### Exercise aim
With nothing added and nothing dropped, write out all of the entries below.

(Saved data entries)
-=-=-=-=-
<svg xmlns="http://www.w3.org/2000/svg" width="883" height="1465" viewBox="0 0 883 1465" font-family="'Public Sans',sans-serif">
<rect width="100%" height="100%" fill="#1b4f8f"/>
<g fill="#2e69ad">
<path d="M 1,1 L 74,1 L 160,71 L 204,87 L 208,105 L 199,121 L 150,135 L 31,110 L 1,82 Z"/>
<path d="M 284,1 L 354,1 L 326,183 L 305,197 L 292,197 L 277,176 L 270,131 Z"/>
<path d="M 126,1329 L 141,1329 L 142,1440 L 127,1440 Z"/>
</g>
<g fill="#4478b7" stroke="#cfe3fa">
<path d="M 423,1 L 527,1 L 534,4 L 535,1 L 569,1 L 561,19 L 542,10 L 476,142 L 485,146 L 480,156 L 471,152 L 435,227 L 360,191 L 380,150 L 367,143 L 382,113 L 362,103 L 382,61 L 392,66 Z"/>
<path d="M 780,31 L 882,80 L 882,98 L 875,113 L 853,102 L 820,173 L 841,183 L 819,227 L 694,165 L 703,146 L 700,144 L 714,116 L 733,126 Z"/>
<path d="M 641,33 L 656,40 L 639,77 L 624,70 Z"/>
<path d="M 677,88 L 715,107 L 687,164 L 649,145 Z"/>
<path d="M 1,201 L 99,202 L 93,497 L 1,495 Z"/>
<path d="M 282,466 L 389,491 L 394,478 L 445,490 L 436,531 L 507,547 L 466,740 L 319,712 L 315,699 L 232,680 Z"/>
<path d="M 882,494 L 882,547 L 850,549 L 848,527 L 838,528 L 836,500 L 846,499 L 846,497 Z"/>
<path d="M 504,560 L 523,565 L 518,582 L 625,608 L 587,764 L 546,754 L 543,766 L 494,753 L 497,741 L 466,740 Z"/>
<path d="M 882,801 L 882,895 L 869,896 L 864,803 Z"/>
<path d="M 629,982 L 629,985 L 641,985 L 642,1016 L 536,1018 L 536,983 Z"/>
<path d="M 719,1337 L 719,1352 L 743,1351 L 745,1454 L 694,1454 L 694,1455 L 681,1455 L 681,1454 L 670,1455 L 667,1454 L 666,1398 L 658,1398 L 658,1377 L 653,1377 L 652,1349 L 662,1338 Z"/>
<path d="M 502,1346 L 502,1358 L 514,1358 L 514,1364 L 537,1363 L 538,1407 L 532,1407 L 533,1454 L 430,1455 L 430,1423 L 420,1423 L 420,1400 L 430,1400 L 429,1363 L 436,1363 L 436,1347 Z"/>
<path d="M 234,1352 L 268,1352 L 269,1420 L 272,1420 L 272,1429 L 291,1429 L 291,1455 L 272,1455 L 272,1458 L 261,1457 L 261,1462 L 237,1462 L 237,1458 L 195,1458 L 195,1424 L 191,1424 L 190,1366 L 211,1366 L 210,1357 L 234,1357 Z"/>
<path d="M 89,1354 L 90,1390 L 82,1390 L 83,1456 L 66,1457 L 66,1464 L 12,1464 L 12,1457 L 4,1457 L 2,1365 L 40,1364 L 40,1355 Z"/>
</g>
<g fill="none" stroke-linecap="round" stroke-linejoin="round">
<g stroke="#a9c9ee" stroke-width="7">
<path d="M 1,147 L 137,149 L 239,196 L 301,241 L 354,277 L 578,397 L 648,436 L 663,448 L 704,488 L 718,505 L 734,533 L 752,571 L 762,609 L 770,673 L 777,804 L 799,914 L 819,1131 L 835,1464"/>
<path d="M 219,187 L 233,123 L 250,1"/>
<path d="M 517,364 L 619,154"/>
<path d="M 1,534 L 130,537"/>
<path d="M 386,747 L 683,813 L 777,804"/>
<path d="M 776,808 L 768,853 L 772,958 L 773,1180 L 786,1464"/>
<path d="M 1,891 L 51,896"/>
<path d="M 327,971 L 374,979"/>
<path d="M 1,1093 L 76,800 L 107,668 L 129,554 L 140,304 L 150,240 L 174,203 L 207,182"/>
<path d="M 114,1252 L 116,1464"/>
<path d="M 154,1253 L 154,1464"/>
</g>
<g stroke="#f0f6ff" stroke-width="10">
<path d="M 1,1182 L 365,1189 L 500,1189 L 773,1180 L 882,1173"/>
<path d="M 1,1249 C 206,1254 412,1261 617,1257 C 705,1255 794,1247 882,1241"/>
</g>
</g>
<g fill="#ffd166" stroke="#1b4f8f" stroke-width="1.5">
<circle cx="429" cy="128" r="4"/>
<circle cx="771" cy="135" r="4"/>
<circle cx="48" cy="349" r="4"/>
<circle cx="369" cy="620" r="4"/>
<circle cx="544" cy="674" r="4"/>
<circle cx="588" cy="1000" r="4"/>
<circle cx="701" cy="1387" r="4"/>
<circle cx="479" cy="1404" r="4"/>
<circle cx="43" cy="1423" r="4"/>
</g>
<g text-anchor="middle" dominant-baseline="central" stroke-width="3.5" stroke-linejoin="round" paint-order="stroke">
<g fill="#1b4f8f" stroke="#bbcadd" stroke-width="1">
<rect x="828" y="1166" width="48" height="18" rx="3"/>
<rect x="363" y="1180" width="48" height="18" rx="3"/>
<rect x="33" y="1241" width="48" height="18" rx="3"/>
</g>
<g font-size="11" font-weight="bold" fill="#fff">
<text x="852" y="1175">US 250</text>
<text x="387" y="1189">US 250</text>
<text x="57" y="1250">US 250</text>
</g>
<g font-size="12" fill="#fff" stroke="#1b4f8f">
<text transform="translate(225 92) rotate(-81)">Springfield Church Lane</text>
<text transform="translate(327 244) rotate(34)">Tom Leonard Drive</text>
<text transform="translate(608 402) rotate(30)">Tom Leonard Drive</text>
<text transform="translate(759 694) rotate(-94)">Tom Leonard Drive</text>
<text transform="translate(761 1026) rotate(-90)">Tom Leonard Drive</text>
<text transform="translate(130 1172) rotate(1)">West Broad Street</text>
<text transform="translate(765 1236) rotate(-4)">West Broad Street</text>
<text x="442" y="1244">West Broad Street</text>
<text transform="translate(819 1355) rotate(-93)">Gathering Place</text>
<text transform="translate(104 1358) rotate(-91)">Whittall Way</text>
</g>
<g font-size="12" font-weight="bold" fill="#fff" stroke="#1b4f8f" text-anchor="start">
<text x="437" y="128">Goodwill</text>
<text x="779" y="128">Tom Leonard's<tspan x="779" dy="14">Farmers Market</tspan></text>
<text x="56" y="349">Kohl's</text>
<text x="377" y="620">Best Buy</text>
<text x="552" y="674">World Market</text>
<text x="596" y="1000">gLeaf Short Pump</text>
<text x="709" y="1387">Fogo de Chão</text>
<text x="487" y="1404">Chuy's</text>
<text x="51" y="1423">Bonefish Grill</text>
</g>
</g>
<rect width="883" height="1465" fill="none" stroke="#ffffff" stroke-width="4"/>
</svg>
-=-=-=-=-
### Solution to this problem
<svg xmlns="http://www.w3.org/2000/svg" width="883" height="1465" viewBox="0 0 883 1465" font-family="'Public Sans',sans-serif">
<rect width="100%" height="100%" fill="#1b4f8f"/>
<g fill="#2e69ad">
<path d="M 1,1 L 74,1 L 160,71 L 204,87 L 208,105 L 199,121 L 150,135 L 31,110 L 1,82 Z"/>
<path d="M 284,1 L 354,1 L 326,183 L 305,197 L 292,197 L 277,176 L 270,131 Z"/>
<path d="M 126,1329 L 141,1329 L 142,1440 L 127,1440 Z"/>
</g>
<g fill="#4478b7" stroke="#cfe3fa">
<path d="M 423,1 L 527,1 L 534,4 L 535,1 L 569,1 L 561,19 L 542,10 L 476,142 L 485,146 L 480,156 L 471,152 L 435,227 L 360,191 L 380,150 L 367,143 L 382,113 L 362,103 L 382,61 L 392,66 Z"/>
<path d="M 780,31 L 882,80 L 882,98 L 875,113 L 853,102 L 820,173 L 841,183 L 819,227 L 694,165 L 703,146 L 700,144 L 714,116 L 733,126 Z"/>
<path d="M 641,33 L 656,40 L 639,77 L 624,70 Z"/>
<path d="M 677,88 L 715,107 L 687,164 L 649,145 Z"/>
<path d="M 1,201 L 99,202 L 93,497 L 1,495 Z"/>
<path d="M 282,466 L 389,491 L 394,478 L 445,490 L 436,531 L 507,547 L 466,740 L 319,712 L 315,699 L 232,680 Z"/>
<path d="M 882,494 L 882,547 L 850,549 L 848,527 L 838,528 L 836,500 L 846,499 L 846,497 Z"/>
<path d="M 504,560 L 523,565 L 518,582 L 625,608 L 587,764 L 546,754 L 543,766 L 494,753 L 497,741 L 466,740 Z"/>
<path d="M 882,801 L 882,895 L 869,896 L 864,803 Z"/>
<path d="M 629,982 L 629,985 L 641,985 L 642,1016 L 536,1018 L 536,983 Z"/>
<path d="M 719,1337 L 719,1352 L 743,1351 L 745,1454 L 694,1454 L 694,1455 L 681,1455 L 681,1454 L 670,1455 L 667,1454 L 666,1398 L 658,1398 L 658,1377 L 653,1377 L 652,1349 L 662,1338 Z"/>
<path d="M 502,1346 L 502,1358 L 514,1358 L 514,1364 L 537,1363 L 538,1407 L 532,1407 L 533,1454 L 430,1455 L 430,1423 L 420,1423 L 420,1400 L 430,1400 L 429,1363 L 436,1363 L 436,1347 Z"/>
<path d="M 234,1352 L 268,1352 L 269,1420 L 272,1420 L 272,1429 L 291,1429 L 291,1455 L 272,1455 L 272,1458 L 261,1457 L 261,1462 L 237,1462 L 237,1458 L 195,1458 L 195,1424 L 191,1424 L 190,1366 L 211,1366 L 210,1357 L 234,1357 Z"/>
<path d="M 89,1354 L 90,1390 L 82,1390 L 83,1456 L 66,1457 L 66,1464 L 12,1464 L 12,1457 L 4,1457 L 2,1365 L 40,1364 L 40,1355 Z"/>
</g>
<g fill="none" stroke-linecap="round" stroke-linejoin="round">
<g stroke="#a9c9ee" stroke-width="7">
<path d="M 1,147 L 137,149 L 239,196 L 301,241 L 354,277 L 578,397 L 648,436 L 663,448 L 704,488 L 718,505 L 734,533 L 752,571 L 762,609 L 770,673 L 777,804 L 799,914 L 819,1131 L 835,1464"/>
<path d="M 219,187 L 233,123 L 250,1"/>
<path d="M 517,364 L 619,154"/>
<path d="M 1,534 L 130,537"/>
<path d="M 386,747 L 683,813 L 777,804"/>
<path d="M 776,808 L 768,853 L 772,958 L 773,1180 L 786,1464"/>
<path d="M 1,891 L 51,896"/>
<path d="M 327,971 L 374,979"/>
<path d="M 1,1093 L 76,800 L 107,668 L 129,554 L 140,304 L 150,240 L 174,203 L 207,182"/>
<path d="M 114,1252 L 116,1464"/>
<path d="M 154,1253 L 154,1464"/>
</g>
<g stroke="#f0f6ff" stroke-width="10">
<path d="M 1,1182 L 365,1189 L 500,1189 L 773,1180 L 882,1173"/>
<path d="M 1,1249 C 206,1254 412,1261 617,1257 C 705,1255 794,1247 882,1241"/>
</g>
</g>
<g fill="#ffd166" stroke="#1b4f8f" stroke-width="1.5">
<circle cx="429" cy="128" r="4"/>
<circle cx="771" cy="135" r="4"/>
<circle cx="48" cy="349" r="4"/>
<circle cx="369" cy="620" r="4"/>
<circle cx="544" cy="674" r="4"/>
<circle cx="588" cy="1000" r="4"/>
<circle cx="701" cy="1387" r="4"/>
<circle cx="479" cy="1404" r="4"/>
<circle cx="43" cy="1423" r="4"/>
</g>
<g text-anchor="middle" dominant-baseline="central" stroke-width="3.5" stroke-linejoin="round" paint-order="stroke">
<g fill="#1b4f8f" stroke="#bbcadd" stroke-width="1">
<rect x="828" y="1166" width="48" height="18" rx="3"/>
<rect x="363" y="1180" width="48" height="18" rx="3"/>
<rect x="33" y="1241" width="48" height="18" rx="3"/>
</g>
<g font-size="11" font-weight="bold" fill="#fff">
<text x="852" y="1175">US 250</text>
<text x="387" y="1189">US 250</text>
<text x="57" y="1250">US 250</text>
</g>
<g font-size="12" fill="#fff" stroke="#1b4f8f">
<text transform="translate(225 92) rotate(-81)">Springfield Church Lane</text>
<text transform="translate(327 244) rotate(34)">Tom Leonard Drive</text>
<text transform="translate(608 402) rotate(30)">Tom Leonard Drive</text>
<text transform="translate(759 694) rotate(-94)">Tom Leonard Drive</text>
<text transform="translate(761 1026) rotate(-90)">Tom Leonard Drive</text>
<text transform="translate(130 1172) rotate(1)">West Broad Street</text>
<text transform="translate(765 1236) rotate(-4)">West Broad Street</text>
<text x="442" y="1244">West Broad Street</text>
<text transform="translate(819 1355) rotate(-93)">Gathering Place</text>
<text transform="translate(104 1358) rotate(-91)">Whittall Way</text>
</g>
<g font-size="12" font-weight="bold" fill="#fff" stroke="#1b4f8f" text-anchor="start">
<text x="437" y="128">Goodwill</text>
<text x="779" y="128">Tom Leonard's<tspan x="779" dy="14">Farmers Market</tspan></text>
<text x="56" y="349">Kohl's</text>
<text x="377" y="620">Best Buy</text>
<text x="552" y="674">World Market</text>
<text x="596" y="1000">gLeaf Short Pump</text>
<text x="709" y="1387">Fogo de Chão</text>
<text x="487" y="1404">Chuy's</text>
<text x="51" y="1423">Bonefish Grill</text>
</g>
</g>
<rect width="883" height="1465" fill="none" stroke="#ffffff" stroke-width="4"/>
</svg>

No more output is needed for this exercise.